Wenn kommenden Sonntag Bundestagswahlen wären, würde die AfD laut Umfragen auf 20 Prozent der Stimmen kommen. Die Mehrheit dieser Stimmen kommt von Männern (Immerzeel u. a. 2015), weshalb die Wissenschaft rechte Parteien als »Männerparteien« bezeichnet (Amesberger/Halbmayr 2002, 347ff). Aber wie genau sprechen die AfD und andere rechte Parteien und Organisationen explizit Männer oder besser: spezifische Männergruppen an? Die autoritäre Rechte – ich halte diese Bezeichnung für treffender als populistische Rechte, weil es den Akteur*innen um einen autoritären Gesellschaftsentwurf geht und sie gezielt ein autoritäres Begehren aufrufen und mobilisieren – greift damit widersprüchliche Entwicklungen der vergangenen 30 Jahre auf. In einer neuen Konjunktur, einer neuartigen Konstellation dieser Entwicklungen, gelingt es ihnen, eine konsistente und verbindende Erzählung zu entwickeln (vgl. Hall 1987, 16ff; Clarke in diesem Heft). Die autoritäre Rechte schließt dabei an verschiedene durch den Neoliberalismus hervorgebrachte Affekte der Verunsicherung an. Auf diese Weise versucht sie, über die emotional aufgeladenen Themen Geschlecht und Sexualität kulturelle Hegemonie zu erlangen.
Neoliberale Umbrüche und die »Krise der Autorität«
Diese Entwicklungen sind durch multiple Krisen charakterisiert. Der neoliberale Umbau europäischer Gesellschaften hat nicht nur zur Dominanz von Marktkräften in allen gesellschaftlichen Bereichen geführt, sondern auch zum Abbau sozialstaatlicher Leistungen, zur Deregulierung von Arbeitsverhältnissen und zu Lohnminderungen für Arbeitende, zur Finanzialisierung ihres Alltags und zu ihrer zunehmenden Disziplinierung durch Verschuldung (Demirović/Sablowski 2011).
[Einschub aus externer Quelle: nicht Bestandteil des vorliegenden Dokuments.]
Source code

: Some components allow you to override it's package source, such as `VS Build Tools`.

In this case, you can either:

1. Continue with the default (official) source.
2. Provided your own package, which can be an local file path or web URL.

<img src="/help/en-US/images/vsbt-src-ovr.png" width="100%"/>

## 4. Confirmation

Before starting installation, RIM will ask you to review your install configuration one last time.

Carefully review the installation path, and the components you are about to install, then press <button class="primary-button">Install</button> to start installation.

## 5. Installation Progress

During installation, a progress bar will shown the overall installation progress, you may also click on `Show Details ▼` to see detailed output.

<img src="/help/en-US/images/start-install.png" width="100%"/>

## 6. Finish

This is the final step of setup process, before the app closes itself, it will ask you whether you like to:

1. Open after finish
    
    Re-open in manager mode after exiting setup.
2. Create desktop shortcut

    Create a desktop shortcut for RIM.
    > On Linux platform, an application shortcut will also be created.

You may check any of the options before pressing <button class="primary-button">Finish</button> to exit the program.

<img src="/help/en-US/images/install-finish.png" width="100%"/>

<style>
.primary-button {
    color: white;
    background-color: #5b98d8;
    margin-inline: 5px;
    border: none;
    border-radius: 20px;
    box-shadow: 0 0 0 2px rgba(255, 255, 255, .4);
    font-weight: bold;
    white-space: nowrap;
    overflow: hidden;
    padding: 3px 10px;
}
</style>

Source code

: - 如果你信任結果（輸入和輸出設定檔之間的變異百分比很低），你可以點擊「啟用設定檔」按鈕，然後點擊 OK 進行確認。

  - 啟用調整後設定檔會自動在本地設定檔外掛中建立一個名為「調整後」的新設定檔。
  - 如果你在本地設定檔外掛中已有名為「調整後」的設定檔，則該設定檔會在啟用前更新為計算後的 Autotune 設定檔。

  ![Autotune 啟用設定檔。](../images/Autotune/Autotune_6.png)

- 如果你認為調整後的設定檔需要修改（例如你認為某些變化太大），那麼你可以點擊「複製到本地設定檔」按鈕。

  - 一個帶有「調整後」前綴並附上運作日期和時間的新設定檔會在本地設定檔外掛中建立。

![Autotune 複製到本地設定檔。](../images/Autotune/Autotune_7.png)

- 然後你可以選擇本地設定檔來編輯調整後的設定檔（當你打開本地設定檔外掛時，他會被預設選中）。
Außerdem beruht die neoliberale Globalisierung auf einer immer weiteren Ausbeutung von Umweltressourcen.
Vor allem aber implizierte die neoliberale Akkumulationsweise in den westlich kapitalistischen Ländern die Inwertsetzung von Frauenarbeit: Frauen sollten nicht mehr nur Hausfrauen sein, sondern wurden als Erwerbstätige angerufen, so beispielsweise in der Lissabon-Strategie der EU. Dadurch konnte der Familienlohn reduziert und zugleich ein Niedriglohnbereich mit vornehmlich weiblichen Beschäftigten geschaffen werden. Allerdings war die Integration von Frauen in Erwerbsarbeit nicht ohne weitere Gleichstellungsmaßnahmen möglich, die Frauen schließlich nicht nur im Arbeitsleben, sondern auch in der medialen und politischen Öffentlichkeit sichtbarer machten. Die Institution des männlichen Familienernährers erodierte in dem Maße, wie Frauen in der Lage waren, selbstständig einen Haushalt zu führen.